DHCP lease timeout issue
-
Hey guys,
I am having a problem where some machines are not receiving dhcp address within the allowed time once the kernel boots and it tries to do a task.
PXE boot get a lease and starts iPXE (gives DHCP enough time)
iPXE then gets a lease and loads the correct action (gives DHCP enough time)
The kernel starts, abunch of info goes by and then the following happens in exactly 10 seconds:Starting network…
udhcpc (v1.22.1) started
Sending discover…
Sending discover…
Sending discover…
No lease, failing
ssh-keygen…etc, etc, etcDoesn’t give the DHCP enough time!
Is there a way to increase the timeout on the dhcp requests? Our server runs the whole campus, wireless, etc… It always responds…just never within the 10 seconds that it is given in fog on this step. If the timeout was 20 seconds, I’m pretty sure this issue would go away.
Any thoughts?
Adam
-
Well…i found the issue.
When i updated FOG from the SVN to fix the resize partition issue, it installed a new kernel also. This kernel seems to be the source of the issue here. I reverted back to the original 1.2.0 package kernel and now it is able to boot correctly.
What was changed between the 1.2.0 default kernel and then current SVN kernel?
Thanks,
Adam
-
We found out the main issue. The kernel switch alieavated it some but the issue remains.
Spanning-tree on the network here is interfering with DHCP in FOG. It’s not allowing the port up fast enough for the latest kernel/tools and dies at discovery.

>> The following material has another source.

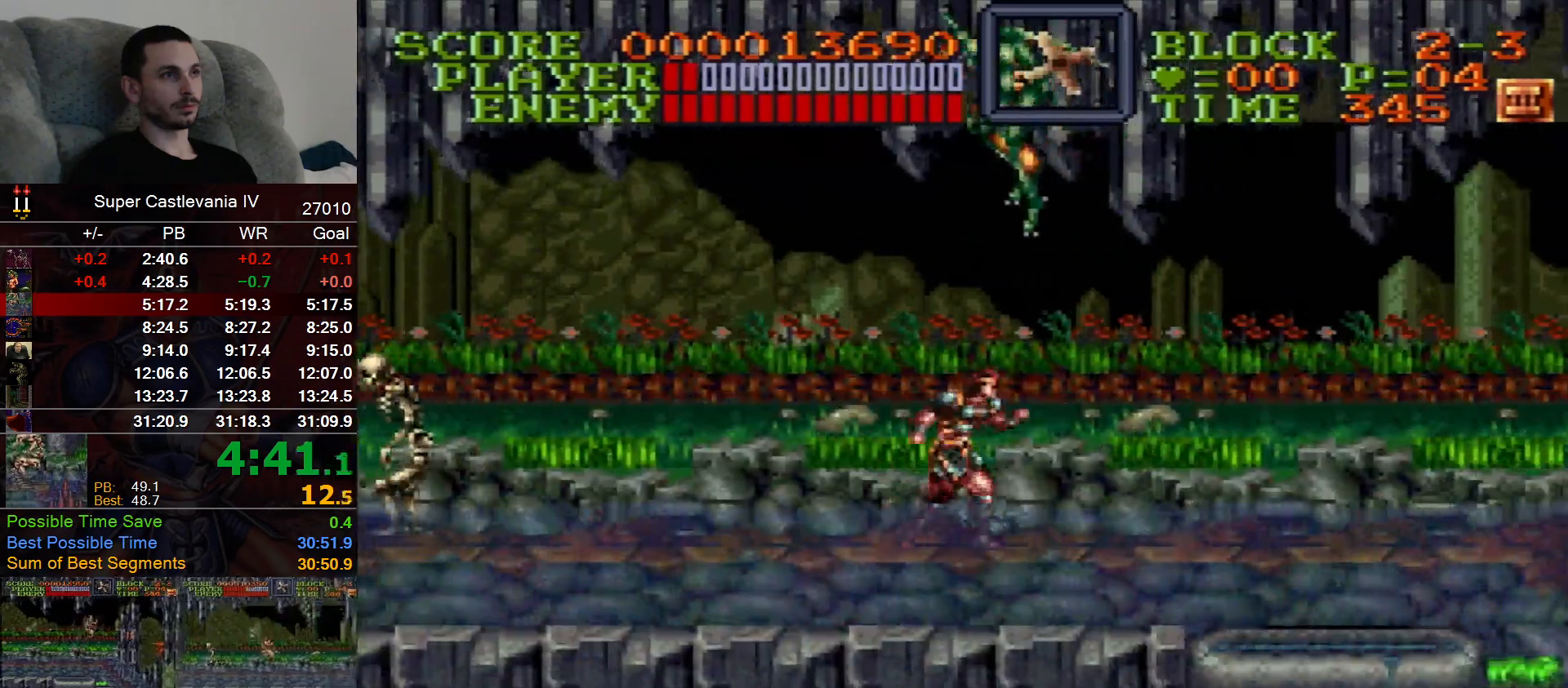
{"dt_ms": 500, "buttons": ["DPAD_RIGHT"], "events": []}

Can the timeout please be lengthened for the DHCP discover requests in the latest tool? Is there any way that i can set it…can you point me where to go?
Thanks,
Adam
-
DHCP timeouts aren’t really something fog controls in any form. If you’re getting ipxe menu screens, then it seems (to me) that you’re booting systems using USB NICs?
Is this issue occurring on all of your systems or specific systems?
-
I am getting ipxe screens (but had to tweek spanning-tree even for that) becuase iPXE was not waiting long enough for the DHCP request to come through (ipxe waits 15 seconds…with full spanning-tree, it takes from 13-20 seconds to respond). We enabled fast learning for spanning-tree and it now responds in about 9-12 seconds which makes iPXE happy. But once it boots the kernel and starts (for a task or a registration), it does the above with the discover statements and then gives up. We timed it and it is only giving that process 10 sec max and then gives up and the task just hangs with a blinking cursor which slowly moves everything off the screen.
I am the network person on our campus so i can test but we cannot turn off spanning tree (nor would be want…it keeps people from incorrectly connecting network cables and taking down the entire network). I tried turning if straight off for a test and it was happy and all worked. That last “Sending Discover” process however just will not give the network enough time to “turn on”.
Any enterprise type network would have this issue and i can’t see me being the only one here
On .32 though, the PXE part would wait as long as needed and when the kernel booted and it did it’s things, it also waited as long as needed. It just seems to be something with this kernel/tools combo that refuses to wait more then 10 sec…
Also, no, the USB is PCIe 1x based, not USB and are standard intel branded 1G chips.
As far as type, Dell Optiplex 755,760,780,790,990,9020,9030 all show this problem. The less “switches” between the computer and the network core, the better chance of success…the further away…the more likely spanning-tree won’t start fast enough for it because there are more switches in which spanning-tree must calculate before allowing traffic on that port.
Does that help…lol
-
If you need more time I can put a delay before dhcp starts but after the kernel loads maybe that’ll help?
-
I’m willing to give that a try.
-
I’m specifying a 60 timeout value. Really it shouldn’t take any more than 30 seconds but I’ve seen a few times where it may take 45 seconds. I’ll inform you when the init’s are built.
-
SVN 2485 released.
Should add timeout value to 60 seconds. It will continue on when it receives a dhcp lease or times out.
-
This fixed it. It now gives our network enough time to actualy grab a DHCP address.
I really appreciate your help!
-
Speaking of switches - I’ve noticed that the delay will also lengthen due to managed switches. We have Dell Powerconnect switches at my school … the floor switches are unamanged - (i.e. plug and go variety), some of the bigger switches are managed - which means they have a static IP address that you can change, as well as configure any sort of LAGs or VLANS. I’ve noticed that the more managed switches between the fog client and dhcp server - will dramatically increase the waiting time.
-
That is spanning tree making sure there are no loops before allowing data to pass on the port. All managed switches have it turned on by default (which is a good thing). All our switches on campus have it, so if you have 3-4 swithces in a row that have to learn its new path, it does take longer then usual to come up then on unmanaged switches, hense our issue we were having.